Mecanismos neurobiológicos y aprendizaje del miedo

¿Qué ocurre en el cerebro cuando tenemos una fobia?

Teoría de la preparación biológica

El psicólogo Martin Seligman propuso la teoría de la preparación biológica, que explica por qué es infinitamente más común tener fobia a las serpientes, las arañas o los recintos cerrados que a los enchufes o los coches, a pesar de que estos últimos causan más accidentes en la actualidad. Los seres humanos estamos genéticamente predispuestos a asociar con mayor facilidad respuestas de miedo a estímulos que amenazaron la supervivencia de nuestros antepasados.

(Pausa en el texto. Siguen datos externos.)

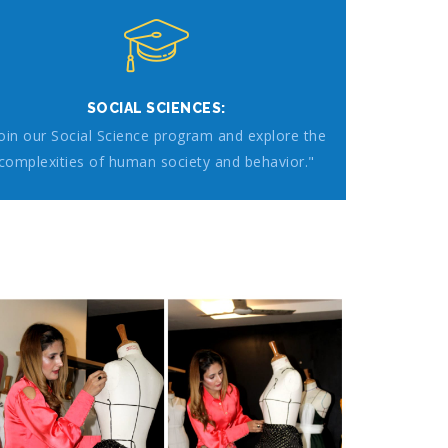
SOCIAL SCIENCES:
Join our Social Science program and explore the
complexities of human society and behavior."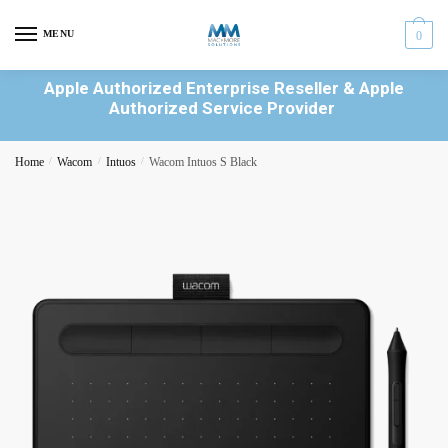
MENU
0
Apple Authorized Enterprise Reseller & Apple
Authorized Service Provider
Home
/
Wacom
/
Intuos
/
Wacom Intuos S Black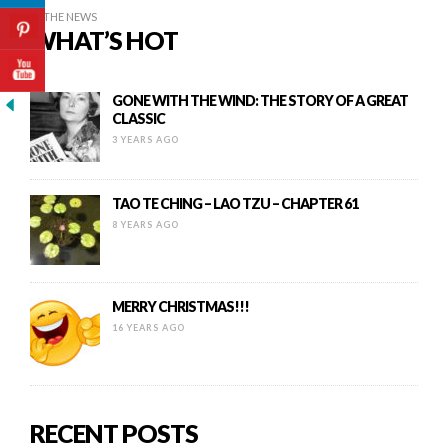
IN THE NEWS
WHAT’S HOT
GONE WITH THE WIND: THE STORY OF A GREAT
CLASSIC
3 YEARS AGO
TAO TE CHING – LAO TZU – CHAPTER 61
8 YEARS AGO
MERRY CHRISTMAS!!!
16 YEARS AGO
RECENT POSTS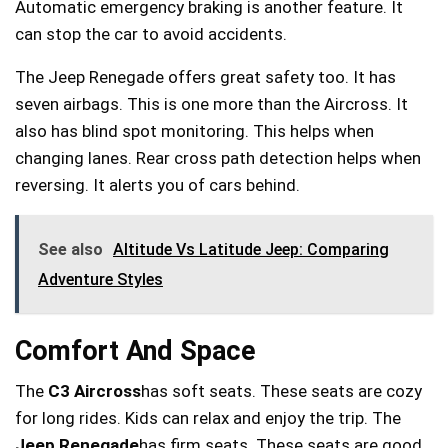
Automatic emergency braking is another feature. It
can stop the car to avoid accidents.
The Jeep Renegade offers great safety too. It has
seven airbags. This is one more than the Aircross. It
also has blind spot monitoring. This helps when
changing lanes. Rear cross path detection helps when
reversing. It alerts you of cars behind.
See also
Altitude Vs Latitude Jeep: Comparing
Adventure Styles
Comfort And Space
The
C3 Aircross
has soft seats. These seats are cozy
for long rides. Kids can relax and enjoy the trip. The
Jeep Renegade
has firm seats. These seats are good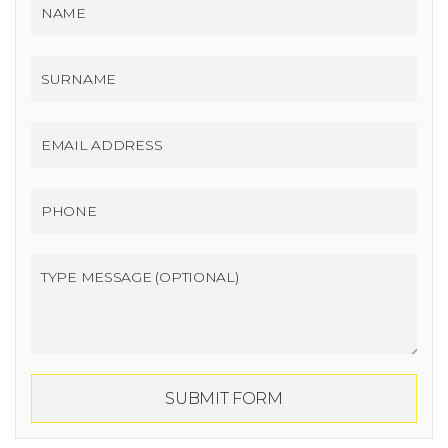
SUBMIT FORM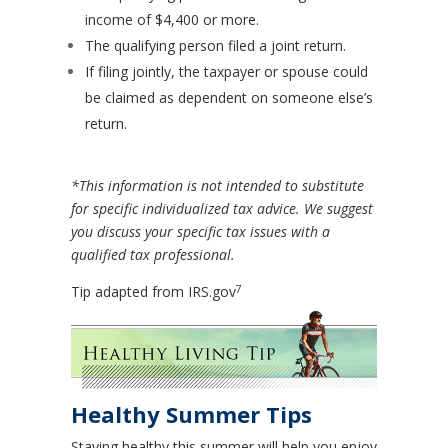
income of $4,400 or more.
The qualifying person filed a joint return.
If filing jointly, the taxpayer or spouse could
be claimed as dependent on someone else’s
return.
*This information is not intended to substitute
for specific individualized tax advice. We suggest
you discuss your specific tax issues with a
qualified tax professional.
7
Tip adapted from IRS.gov
Healthy Summer Tips
Staying healthy this summer will help you enjoy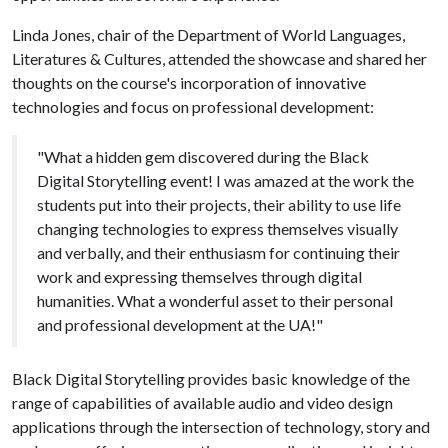
Linda Jones, chair of the Department of World Languages,
Literatures & Cultures, attended the showcase and shared her
thoughts on the course's incorporation of innovative
technologies and focus on professional development:
"What a hidden gem discovered during the Black
Digital Storytelling event! I was amazed at the work the
students put into their projects, their ability to use life
changing technologies to express themselves visually
and verbally, and their enthusiasm for continuing their
work and expressing themselves through digital
humanities. What a wonderful asset to their personal
and professional development at the UA!"
Black Digital Storytelling provides basic knowledge of the
range of capabilities of available audio and video design
applications through the intersection of technology, story and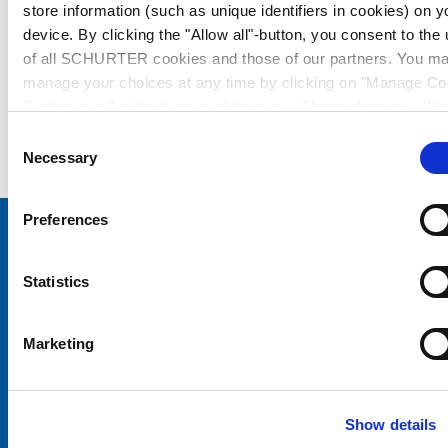
store information (such as unique identifiers in cookies) on y
device. By clicking the "Allow all"-button, you consent to the
of all SCHURTER cookies and those of our partners. You m
manage your choices at any time by clicking on "Manage Co
Preferences" at the bottom of the page. These choices will b
signalled to our partners and will not affect browsing data. Fo
Consent
further information, please see our
Privacy Policy
.
Necessary
Selection
Preferences
Choose your SCHURTER website and language
Statistics
CHINA - English
Marketing
Show details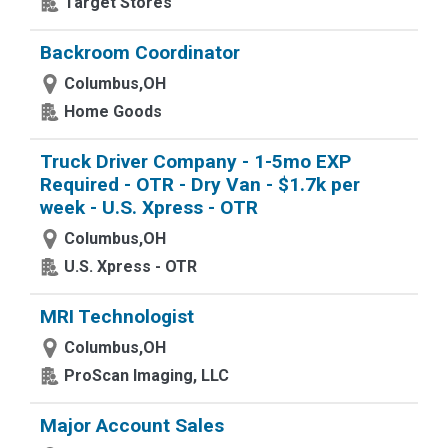
Target Stores
Backroom Coordinator
Columbus,OH
Home Goods
Truck Driver Company - 1-5mo EXP
Required - OTR - Dry Van - $1.7k per
week - U.S. Xpress - OTR
Columbus,OH
U.S. Xpress - OTR
MRI Technologist
Columbus,OH
ProScan Imaging, LLC
Major Account Sales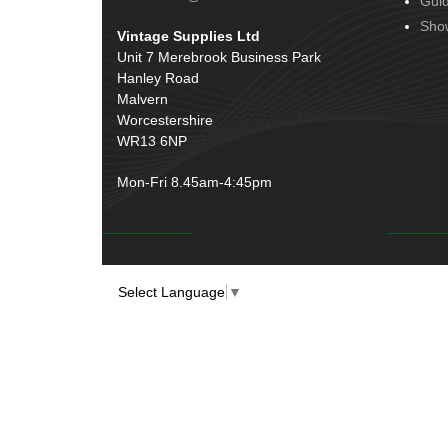
Gui
Door Handles
(19)
Harness Sleeving & Wrap
(20)
Sho
Vintage Supplies Ltd
Hinges
(3)
Conduit & End Fittings
(21)
Unit 7 Merebrook Business Park
Over Centre Catches
(12)
Hanley Road
Wiring Tools & Accessories
(9)
Rubber and Sponge
(100)
Malvern
Battery Cable, Terminals, Leads &
Worcestershire
Earth Straps
(11)
WR13 6NP
Mon-Fri 8.45am-4:45pm
Select Language
▼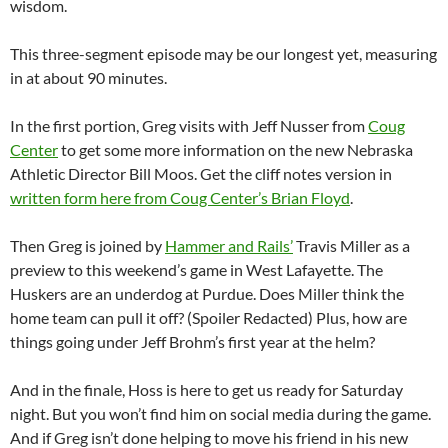
wisdom.
This three-segment episode may be our longest yet, measuring
in at about 90 minutes.
In the first portion, Greg visits with Jeff Nusser from
Coug
Center
to get some more information on the new Nebraska
Athletic Director Bill Moos. Get the cliff notes version in
written form here from Coug Center’s Brian Floyd
.
Then Greg is joined by
Hammer and Rails’
Travis Miller as a
preview to this weekend’s game in West Lafayette. The
Huskers are an underdog at Purdue. Does Miller think the
home team can pull it off? (Spoiler Redacted) Plus, how are
things going under Jeff Brohm’s first year at the helm?
And in the finale, Hoss is here to get us ready for Saturday
night. But you won’t find him on social media during the game.
And if Greg isn’t done helping to move his friend in his new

Condicionamiento operante y el mantenimiento del miedo

El mantenimiento de las fobias se explica mediante el principio del refuerzo negativo del condicionamiento operante. Cuando una persona experimenta ansiedad ante un estímulo fóbico y opta por la evitación o el escape, la ansiedad disminuye al instante. Esta reducción del malestar actúa como un potente refuerzo que consolida la conducta de huida y perpetúa el trastorno en el tiempo.

Tratamiento de elección: Terapia Cognitivo-Conductual (TCC)

¿Cuál es el tratamiento más eficaz para superar una fobia?

Al culminar con éxito un proceso de exposición, no solo disminuye el miedo ante el objeto específico, sino que se produce un incremento sustancial en la autoeficacia percibida (la convicción interna de contar con los recursos necesarios para afrontar situaciones complejas), un factor protector generalizable a otras áreas de la vida.

Una idea para llevarte

Las fobias no son una muestra de debilidad ni un rasgo definitivo de tu personalidad; son respuestas defensivas aprendidas y mantenidas por un mecanismo de protección que se ha vuelto hiperactivo. La evitación proporciona un alivio inmediato pero cobra un precio muy alto a largo plazo: empequeñece tu mundo. Comprender que el miedo se desactiva exponiéndose a él de forma gradual y guiada nos recuerda que el cerebro conserva intacta su capacidad de adaptación. Afrontar lo que nos paraliza no consiste en eliminar la emoción por completo, sino en recuperar la capacidad de decidir hacia dónde queremos ir.